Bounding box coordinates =
════════

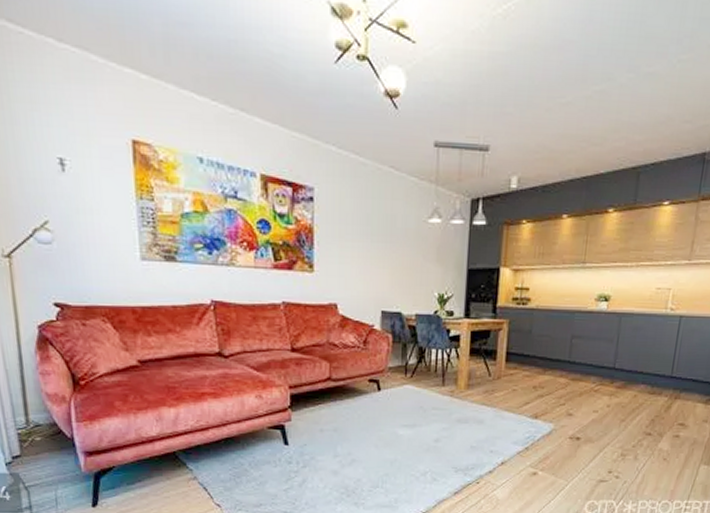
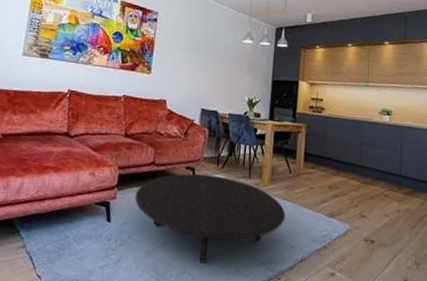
table: none [313,385,485,476] -> present [134,173,286,264]

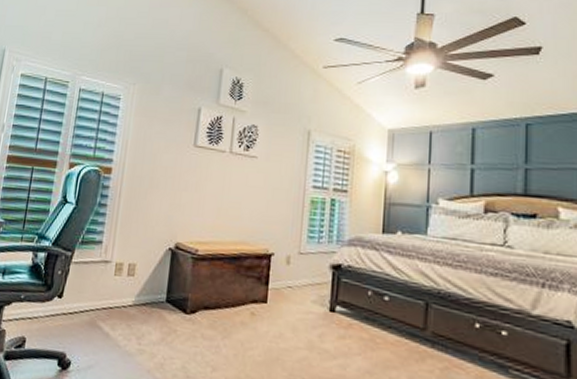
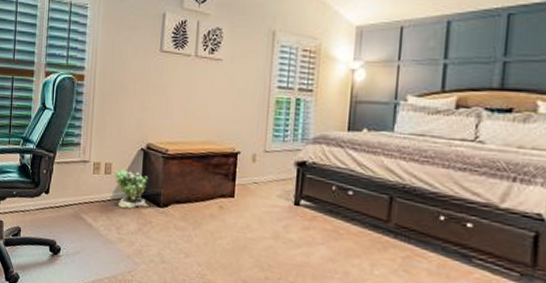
potted plant: none [138,270,176,315] -> present [115,169,149,209]

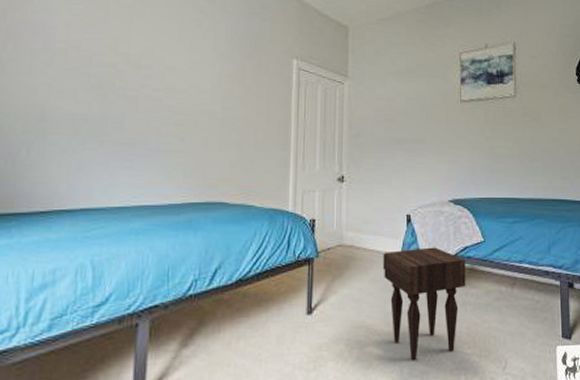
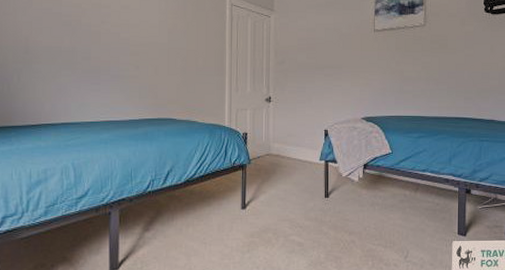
nightstand: present [383,247,466,361] -> none [304,157,375,248]

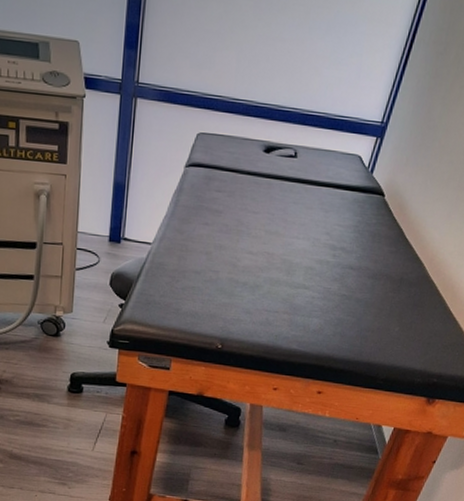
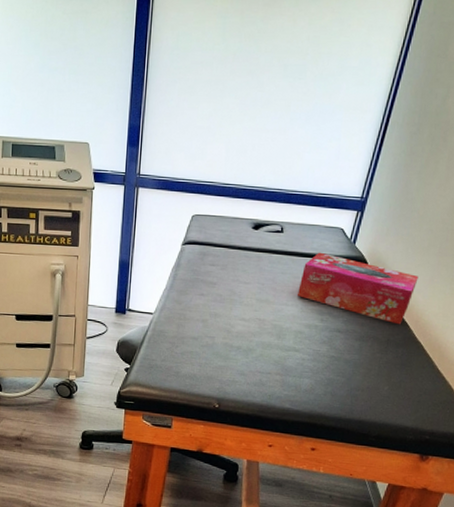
tissue box: none [310,181,436,263] -> present [298,252,419,325]

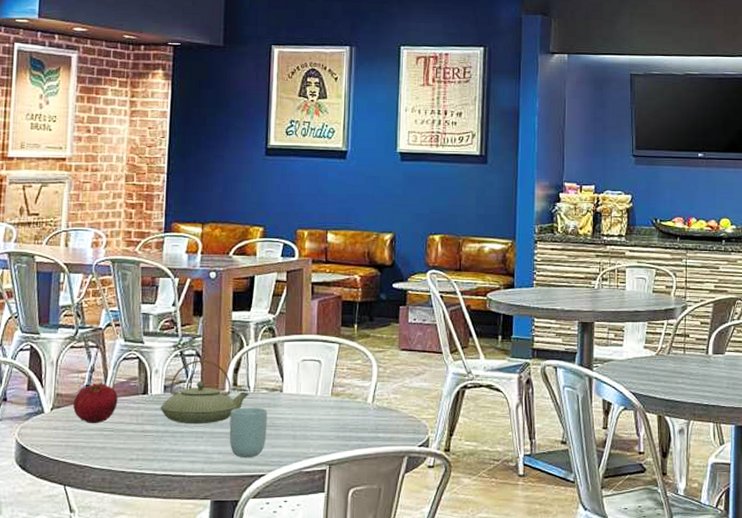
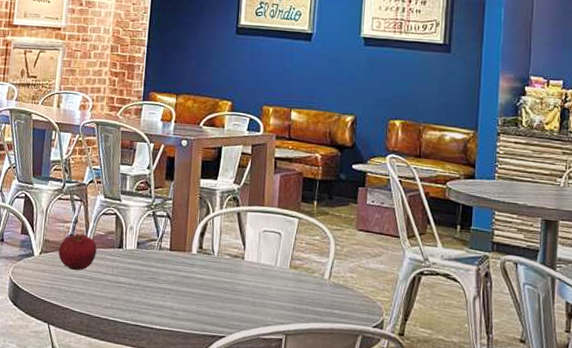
teapot: present [160,360,249,425] -> none [133,221,213,282]
cup: present [229,407,268,458] -> none [193,270,230,319]

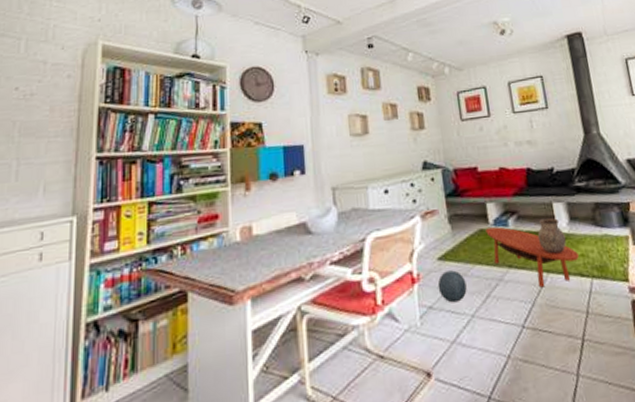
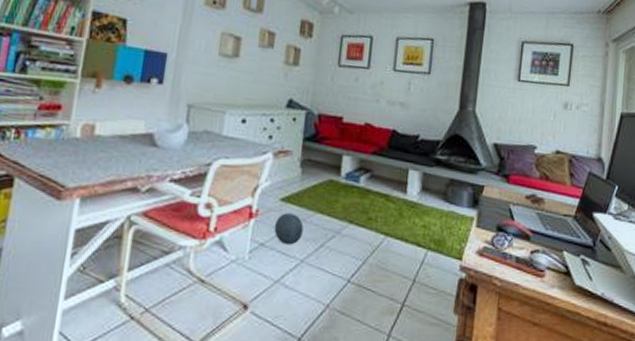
coffee table: present [486,227,579,288] -> none [335,180,421,249]
ceramic pot: present [537,217,566,254] -> none [385,182,413,220]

════════

What you need to do = Retype the lines above without alteration. The first is the one containing "coffee table: present", and the last is the final line of the data.

Output for this task =
coffee table: present [486,227,579,288] -> none [335,180,421,249]
ceramic pot: present [537,217,566,254] -> none [385,182,413,220]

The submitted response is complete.